Terminal-Lego

What Makes Interaction Trajectories Effective for Training Terminal Agents?

Sidi Yang1, Chaofan Tao†2, Jierun Chen2, Tiezheng Yu2, Ruoyu Wang3, Yuxin Jiang2, Yiming Du2, Wendong Xu1, Jing Xiong1, Taiqiang Wu1, Lifeng Shang2, Xiaohui Li2, Ngai Wong1, Haoli Bai†2
1The University of Hong Kong, 2Huawei Technologies, 3Nanyang Technological University
†Corresponding authors
The Pedagogical Paradox

 The Pedagogical Paradox: Claude Opus 4.6 achieves the highest standalone score, yet its trajectories produce weaker students.

 Observation Support: DeepSeek-V3.2 emerges as the most effective teacher through Environment-Grounded Supervision, with the highest Targeted Observation Ratio (13.4%).

15K+

Executable Tasks
90+ domains

24.3%

TB 2.0 (32B)
from 3.4% base

3

Key Stages
for constructing tasks

7x

Improvement
over backbone

Abstract

Stronger code agents are commonly assumed to be superior teachers for post-training, yet this assumption remains poorly disentangled from task difficulty, harness design, and student capacity. We investigate this pedagogical link using Terminal-Lego, a scalable pipeline that transforms multi-domain real-world issues into environment-verified agentic tasks.

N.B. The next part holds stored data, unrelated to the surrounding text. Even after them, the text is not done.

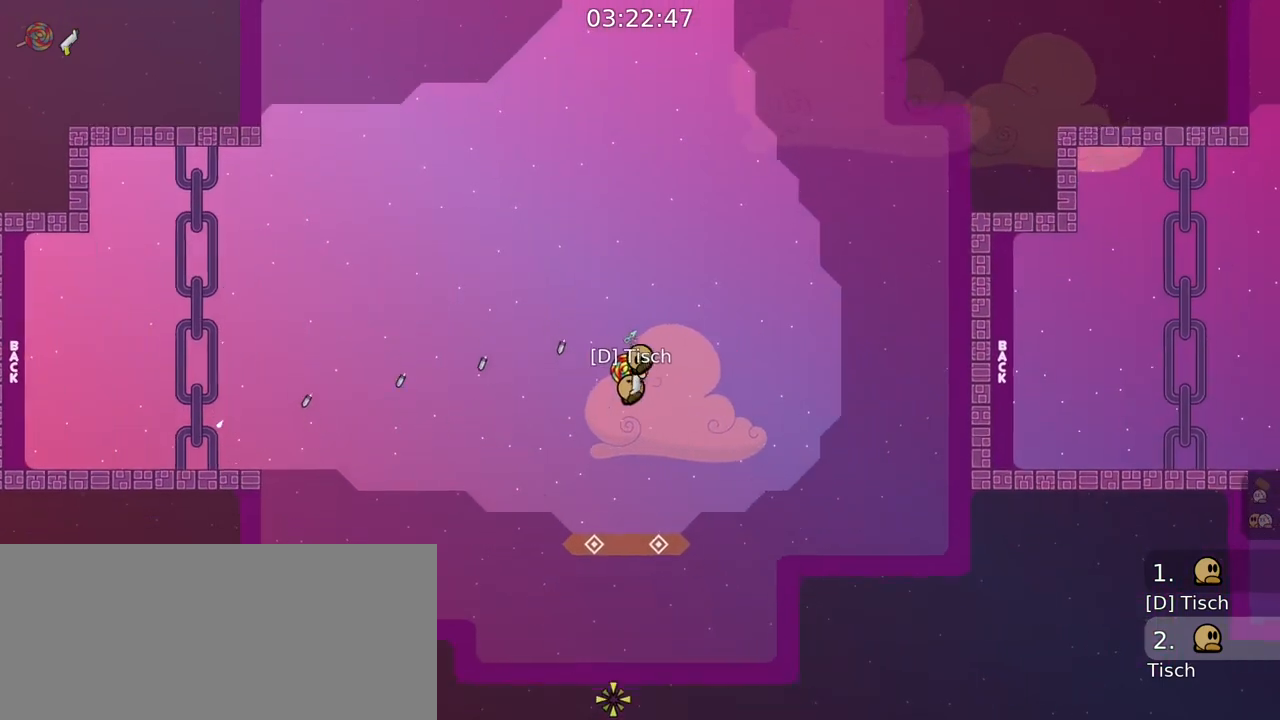
{"keys": [], "mouse": ["right"], "events": [[133, "mouse_left", "down"], [167, "mouse_right", "up"], [300, "mouse_left", "up"], [467, "mouse_right", "down"]]}
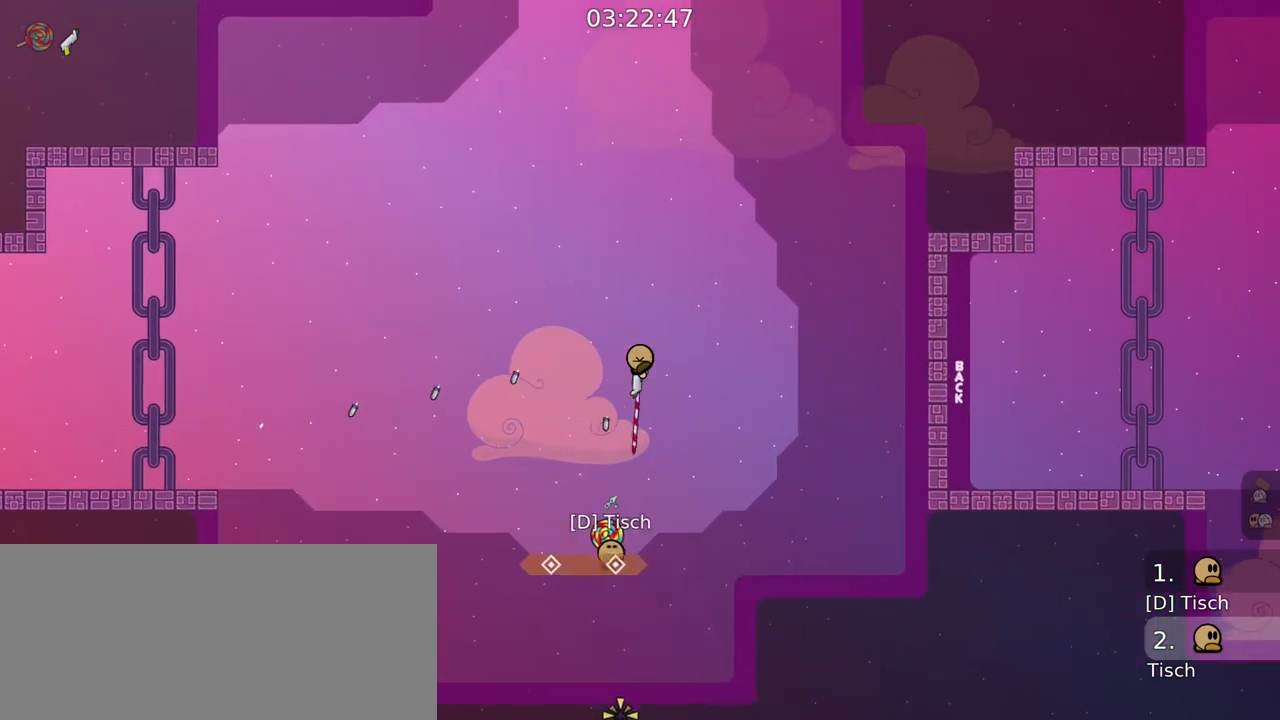
{"keys": [], "mouse": ["right"], "events": []}
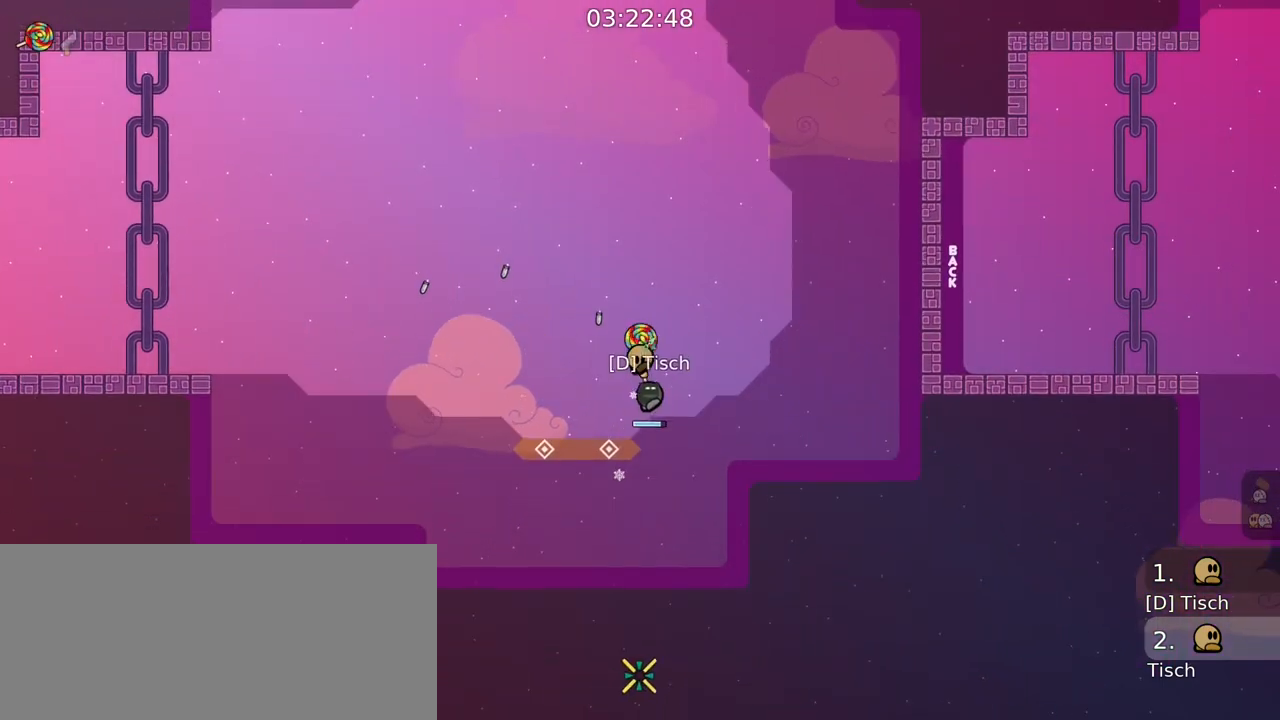
{"keys": ["a"], "mouse": ["right"], "events": [[100, "d", "down"], [217, "d", "up"], [250, "mouse_left", "down"], [333, "a", "down"], [417, "mouse_left", "up"]]}
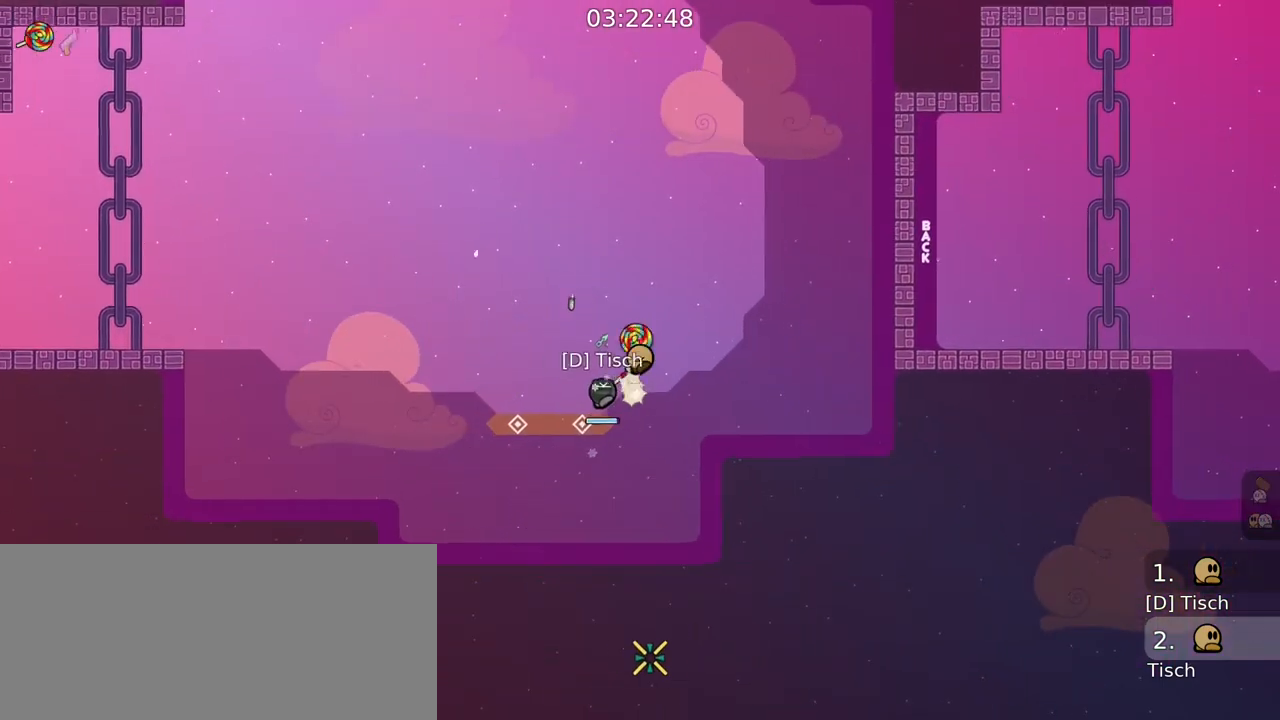
{"keys": [], "mouse": ["right"], "events": [[67, "mouse_right", "up"], [133, "mouse_left", "down"], [133, "mouse_right", "down"], [183, "a", "up"], [333, "mouse_left", "up"]]}
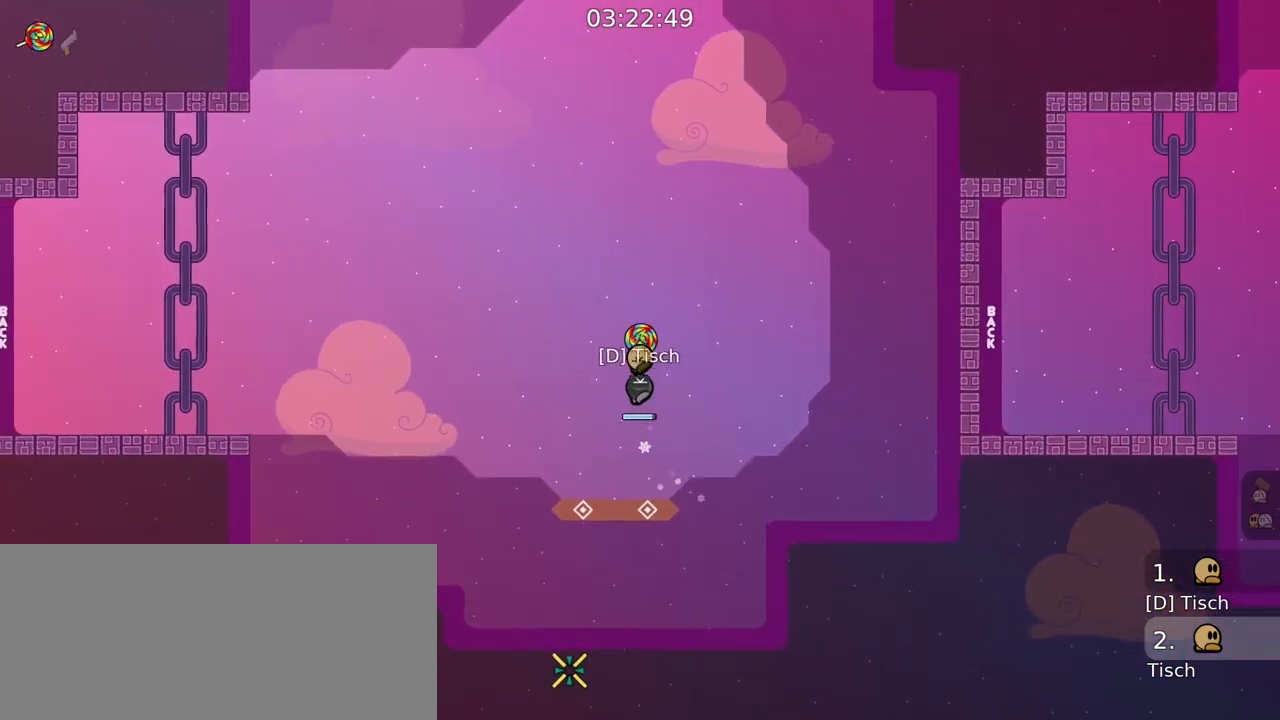
{"keys": [], "mouse": ["left", "right"], "events": [[50, "mouse_left", "down"], [167, "mouse_left", "up"], [400, "mouse_right", "up"], [483, "mouse_left", "down"], [483, "mouse_right", "down"]]}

Surprisingly, standalone performance does not dictate teaching efficacy: while Claude Opus 4.6 achieves higher scores on Terminal-Bench 2.0, students fine-tuned on trajectories from DeepSeek-V3.2, a lower-scoring agent, exhibit significantly stronger generalization. We attribute this "pedagogical paradox" to Environment-Grounded Supervision (EGS): trajectories that explicitly expose inspect-act-verify behaviors allow students to internalize robust problem-solving routines rather than fragile action sequences.

Scaling analysis reveals exceptional data efficiency: with only 15.3k Terminal-Lego trajectories, Qwen3-32B achieves a 24.3% score on Terminal-Bench 2.0, rivaling previous SOTA performance established with over 30x the data volume.

The Pedagogical Paradox

Under a matched-task setting with 8.1K trajectories per teacher, we find a striking result: the strongest standalone agent (Claude Opus 4.6) produces the weakest students, while the weakest agent (DeepSeek-V3.2) produces the strongest students.

Teacher Model TB 2.0 Avg. Turns Qwen3-8B Qwen3-32B
Claude Opus 4.669.43.85.6%15.5%
Qwen3.5-Plus52.56.78.6%17.2%
GLM-556.25.48.6%19.5%
DeepSeek-V3.239.37.310.5%20.6%

All teachers use 8.1K task-aligned trajectories. Student performance reported as average pass@1 on Terminal-Bench 2.0 across three trials.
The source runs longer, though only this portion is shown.